O presidente da CIP, António
Saraiva, afirma em entrevista ao Diário Económico que “Mais vale ter trabalho
precário que desemprego”.
Creio que a boa parte das
pessoas, sobretudo as que melhor sabem ou sentem as dificuldades económicas e
indignidade do desemprego tenderão a concordar com esta afirmação.

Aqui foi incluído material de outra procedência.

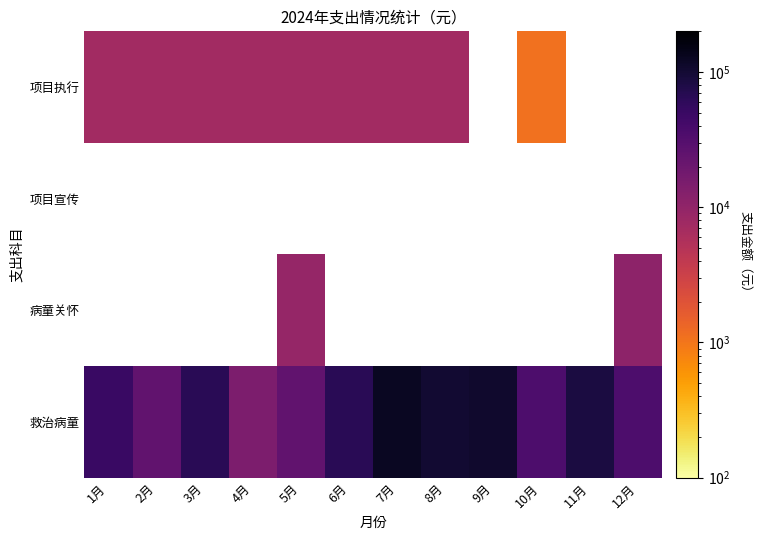

Reading left to right, what are all the values shown in this chart?

1月: 50000.0	0.0	0.0	7278.0
2月: 25000.0	0.0	0.0	7270.0
3月: 65000.0	0.0	0.0	7270.0
4月: 15000.0	0.0	0.0	7270.0
5月: 25000.0	9315.4	0.0	7270.0
6月: 65000.0	0.0	0.0	7270.0
7月: 125000.0	0.0	0.0	7270.0
8月: 101871.3	0.0	0.0	7270.0
9月: 108128.7	0.0	0.0	-14540.0
10月: 35000.0	0.0	0.0	1088.8
11月: 85000.0	0.0	0.0	-511.6
12月: 35000.0	10706.9	0.0	0.0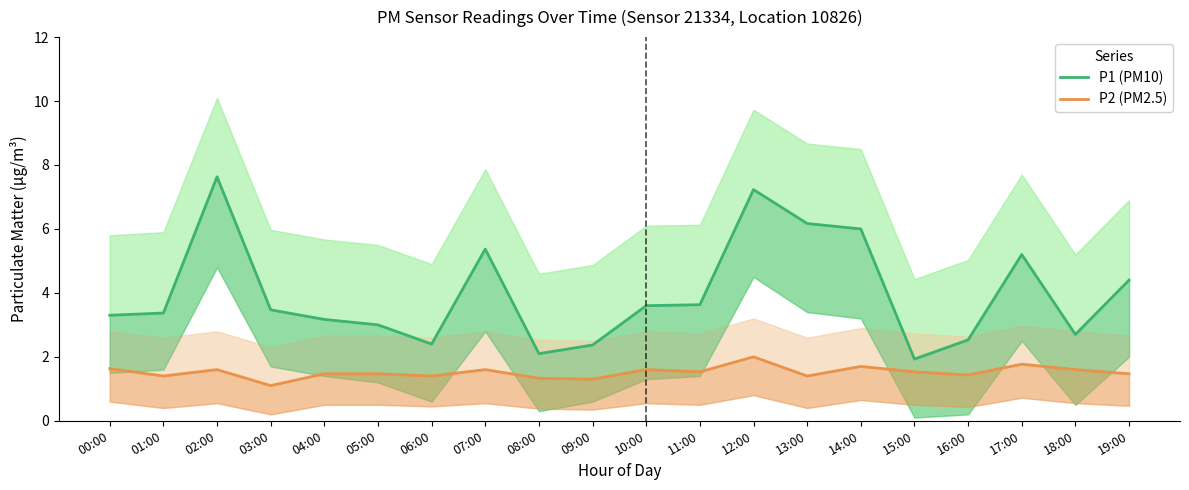

List the labels in order of P2 (PM2.5) value, smallest first.

03:00, 09:00, 08:00, 01:00, 06:00, 13:00, 16:00, 04:00, 05:00, 19:00, 11:00, 15:00, 02:00, 07:00, 10:00, 18:00, 00:00, 14:00, 17:00, 12:00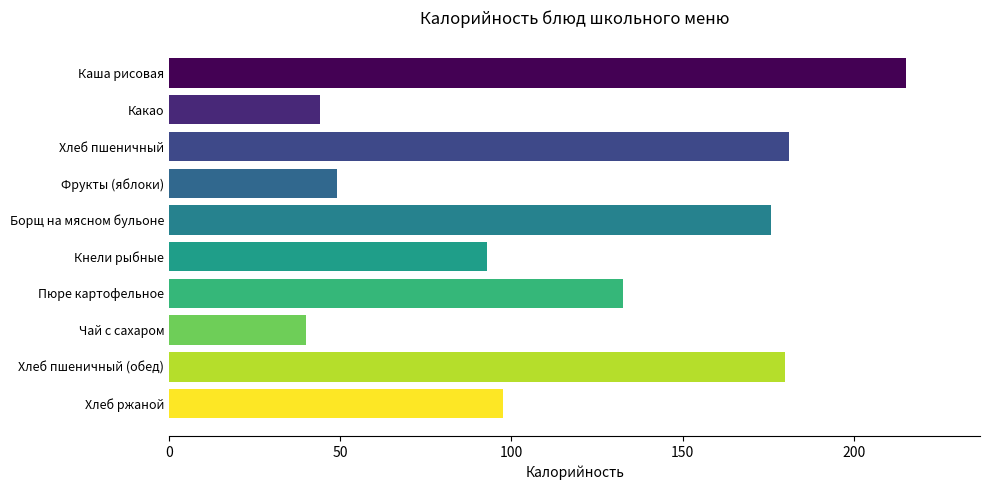

What is the value of the 2nd bar from the top?

44.0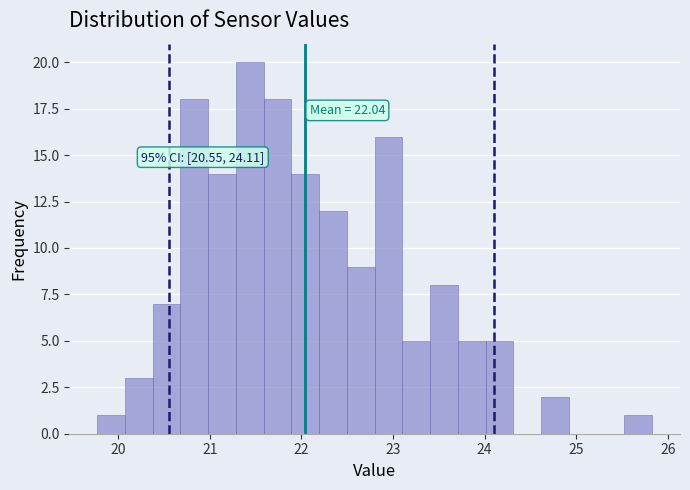

Around what value on the x-axis is the tallest bar? Give the approximate position of its centre, as read against the axis.

21.4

Acontece no entanto que como tem sido
recorrentemente divulgado existe um conjunto de situações no universo do trabalho e emprego que deve ser
considerado e não pode ser mascarado.
É frequente, por exemplo, a
utilização abusiva e escandalosa de estágios profissionais não remunerados,
sobretudo de jovens qualificados, situação que permite aos empregadores aceder
a mão-de-obra gratuita por alguns períodos de tempo, expediente que podendo ter
impacto nas estatísticas não muda a vida das pessoas, antes pelo contrário, é
um atentado à sua dignidade e direitos.
Por outro lado, a precariedade
nas relações laborais quase duplicou na última década. Portugal é o segundo
país da Europa, a seguir à Polónia, com maior nível de contratos a prazo. Por
outro lado, as políticas de emprego em curso continuam a insistir na maior
flexibilização das relações laborais o que apoia a afirmação de António Saraiva,
evidentemente.
Neste cenário, os desequilíbrios
fortíssimos entre oferta e procura em diferentes sectores, a natureza da
legislação laboral favorável à precariedade e insensibilidade social e ética de
quem decide ou emprega, promovem a proletarização do mercado de trabalho mesmo
em áreas especializadas ou mesmo o recurso a uma forma de exploração selvagem
com uma maquilhagem de "estágio" sem qualquer remuneração a não ser a
esperança de vir a merecer um emprego pelo qual se luta abdicando até da
dignidade.
Acontece ainda que alguns dos
vencimentos que se conhecem, atingindo também camadas altamente qualificadas,
não são um vencimento, são um subsídio de sobrevivência.
É justamente a luta pela
sobrevivência que deixa muita gente, sobretudo jovens sem subsídio de
desemprego e à entrada no mundo do trabalho, sem margem negocial, altamente
fragilizadas e vulneráveis, que entre o nada e a migalha "escolhem” a
"migalha", ou mesmo uma remota hipótese de um emprego no fim de
período de um indigno trabalho gratuito. Como é evidente esta dramática
situação vai de mansinho alargando e numa espécie de tsunami vai esmagando
novos grupos sociais e famílias.
É um desastre. Grave e dramático
é que as pessoas são "obrigadas" a aceitar. Os mercados sabem disso,
as pessoas são activos descartáveis.